# DESCRIPTION OF THE TASK
In the fish-weight thread, how long did the fish caught at a public pond in Delaware, Ohio measure?

# EXERCISE PASSAGE
==================================================

# Weight



## ying6 (Apr 21, 2004)

Can you guess the weight of this fish? Caught in Delaware Ohio, at a public pond. The fish measured 27 1/4 inches. - this is right
Weight is from a scale but does not mean it is perfect.


----------



## 93stratosfishnski (Aug 25, 2011)

8 lb 2 oz.... Haven't seen you on here much over the winter, been fishing much?


----------



## streamstalker (Jul 8, 2005)

Why doesn't that guy look happier?


----------



## injun laker45 (Jun 28, 2011)

9 lb 4 oz :B


----------



## Bonecrusher (Aug 7, 2010)

7.3 LBS of pure big bass


----------



## Fishin Finatic (Oct 22, 2010)

Tried to find the lenght to weight conversion for ohio but couldnt. In Texas it would weight a little under 13 lb's In South Carolina it would weight 11 1/2 lbs. The Ohio record is 13 lb 2 oz. I bet if you used it for bait you could catch one monster of a crappie.


----------



## MDBuckeye (Sep 29, 2009)

It's long that's for sure. I'm surprised it didn't have more girth though.
I would say right around 9lbs give or take 6oz...


----------



## NewbreedFishing (Apr 15, 2004)

6.5 is my guess and I am sure to be wrong with a length like that 
:B


----------



## DelawareAngler (Mar 19, 2009)

Everyone fishing in delaware now a days lol


----------



## "Big" mark the shark (Jan 21, 2010)

I would go 6 3/4lb


----------



## Net (Apr 10, 2004)

5lb 14oz. Tell me which pond and I'll give you the fish's age & horoscope . I can tell by the background it's not the pond we ice fished.


----------



## gerb (Apr 13, 2010)

long fish...i'll give it 8lb 7oz


----------



## Marshall (Apr 11, 2004)

That is a long fish. Can't wait to see what it weighed. Its a lot easier to guess weight of a bass in person. Im usually pretty close but in pics im not as good. Not very many grow over 23 to 24 inches in ohio and at that size they are around 6.5 to 7.5lbs or a tad bigger. Who knows what a 27 and a quarter comes in at. By the way great job!

==================================================

# PROVIDED RECORDS
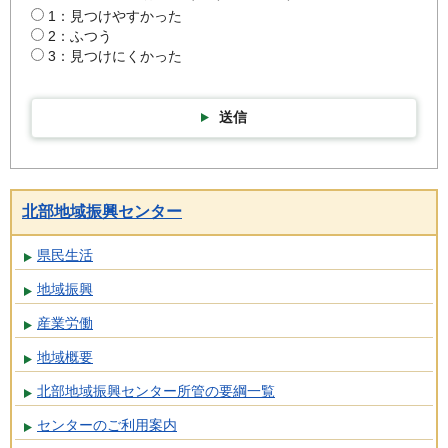
1：見つけやすかった
2：ふつう
3：見つけにくかった
送信
北部地域振興センター
県民生活
地域振興
産業労働
地域概要
北部地域振興センター所管の要綱一覧
センターのご利用案内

==================================================

# WRITTEN ANSWER
27 1/4 inches.